Segment Start: Recorded data

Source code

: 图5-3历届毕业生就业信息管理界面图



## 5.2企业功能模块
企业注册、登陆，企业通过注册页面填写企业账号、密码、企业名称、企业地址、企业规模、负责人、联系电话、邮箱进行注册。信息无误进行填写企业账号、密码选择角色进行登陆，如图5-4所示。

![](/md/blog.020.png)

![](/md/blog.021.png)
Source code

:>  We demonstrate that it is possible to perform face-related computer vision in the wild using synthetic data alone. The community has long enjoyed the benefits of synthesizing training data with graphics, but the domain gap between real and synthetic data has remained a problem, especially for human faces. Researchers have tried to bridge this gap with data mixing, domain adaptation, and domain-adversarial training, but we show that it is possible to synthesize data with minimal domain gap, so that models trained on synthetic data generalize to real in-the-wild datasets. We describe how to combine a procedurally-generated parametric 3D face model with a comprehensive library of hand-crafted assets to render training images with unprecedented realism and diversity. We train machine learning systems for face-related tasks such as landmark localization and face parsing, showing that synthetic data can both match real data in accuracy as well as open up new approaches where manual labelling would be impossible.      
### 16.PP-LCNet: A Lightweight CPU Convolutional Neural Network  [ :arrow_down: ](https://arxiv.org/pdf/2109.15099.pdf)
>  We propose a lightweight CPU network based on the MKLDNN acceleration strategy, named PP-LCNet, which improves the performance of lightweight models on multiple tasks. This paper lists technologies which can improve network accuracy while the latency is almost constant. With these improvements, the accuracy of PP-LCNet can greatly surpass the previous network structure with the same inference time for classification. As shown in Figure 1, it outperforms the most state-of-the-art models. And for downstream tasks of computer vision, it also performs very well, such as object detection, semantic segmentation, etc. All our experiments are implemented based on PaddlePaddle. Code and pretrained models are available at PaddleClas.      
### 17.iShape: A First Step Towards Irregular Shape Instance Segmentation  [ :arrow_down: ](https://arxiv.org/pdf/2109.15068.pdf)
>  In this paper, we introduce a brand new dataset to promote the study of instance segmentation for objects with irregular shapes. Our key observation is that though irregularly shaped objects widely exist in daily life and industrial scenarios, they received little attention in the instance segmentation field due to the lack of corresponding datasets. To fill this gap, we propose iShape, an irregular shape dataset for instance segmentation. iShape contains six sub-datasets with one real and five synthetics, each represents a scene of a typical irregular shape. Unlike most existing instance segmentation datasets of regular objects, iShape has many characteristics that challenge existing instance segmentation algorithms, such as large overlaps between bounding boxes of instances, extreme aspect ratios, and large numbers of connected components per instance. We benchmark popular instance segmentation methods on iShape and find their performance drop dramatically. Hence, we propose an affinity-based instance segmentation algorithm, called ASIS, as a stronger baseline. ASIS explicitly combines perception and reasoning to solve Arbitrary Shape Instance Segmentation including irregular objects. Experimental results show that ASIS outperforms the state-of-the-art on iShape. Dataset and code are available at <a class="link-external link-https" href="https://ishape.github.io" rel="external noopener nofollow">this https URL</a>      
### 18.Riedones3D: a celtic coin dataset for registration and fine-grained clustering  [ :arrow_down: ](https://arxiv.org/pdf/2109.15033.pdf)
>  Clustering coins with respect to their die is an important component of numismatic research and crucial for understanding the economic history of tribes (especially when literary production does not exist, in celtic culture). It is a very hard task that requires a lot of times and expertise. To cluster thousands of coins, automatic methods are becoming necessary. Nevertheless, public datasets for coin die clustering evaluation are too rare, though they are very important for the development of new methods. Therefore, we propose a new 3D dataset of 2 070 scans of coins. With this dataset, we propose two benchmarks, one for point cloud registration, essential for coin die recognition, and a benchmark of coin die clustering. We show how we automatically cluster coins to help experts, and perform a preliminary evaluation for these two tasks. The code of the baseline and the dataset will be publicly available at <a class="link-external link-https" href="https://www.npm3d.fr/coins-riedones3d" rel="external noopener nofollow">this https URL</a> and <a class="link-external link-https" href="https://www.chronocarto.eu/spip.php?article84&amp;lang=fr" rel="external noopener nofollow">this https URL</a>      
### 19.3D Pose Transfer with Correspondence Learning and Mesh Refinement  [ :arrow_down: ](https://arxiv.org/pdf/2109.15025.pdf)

Segment End: Recorded data

§ Instructions for the task
Report each line of the data above that contains the string "very". Case counts: uppercase and lowercase letters are not interchangeable.

§ Response to the exercise
>  We propose a lightweight CPU network based on the MKLDNN acceleration strategy, named PP-LCNet, which improves the performance of lightweight models on multiple tasks. This paper lists technologies which can improve network accuracy while the latency is almost constant. With these improvements, the accuracy of PP-LCNet can greatly surpass the previous network structure with the same inference time for classification. As shown in Figure 1, it outperforms the most state-of-the-art models. And for downstream tasks of computer vision, it also performs very well, such as object detection, semantic segmentation, etc. All our experiments are implemented based on PaddlePaddle. Code and pretrained models are available at PaddleClas.      
>  Clustering coins with respect to their die is an important component of numismatic research and crucial for understanding the economic history of tribes (especially when literary production does not exist, in celtic culture). It is a very hard task that requires a lot of times and expertise. To cluster thousands of coins, automatic methods are becoming necessary. Nevertheless, public datasets for coin die clustering evaluation are too rare, though they are very important for the development of new methods. Therefore, we propose a new 3D dataset of 2 070 scans of coins. With this dataset, we propose two benchmarks, one for point cloud registration, essential for coin die recognition, and a benchmark of coin die clustering. We show how we automatically cluster coins to help experts, and perform a preliminary evaluation for these two tasks. The code of the baseline and the dataset will be publicly available at <a class="link-external link-https" href="https://www.npm3d.fr/coins-riedones3d" rel="external noopener nofollow">this https URL</a> and <a class="link-external link-https" href="https://www.chronocarto.eu/spip.php?article84&amp;lang=fr" rel="external noopener nofollow">this https URL</a>      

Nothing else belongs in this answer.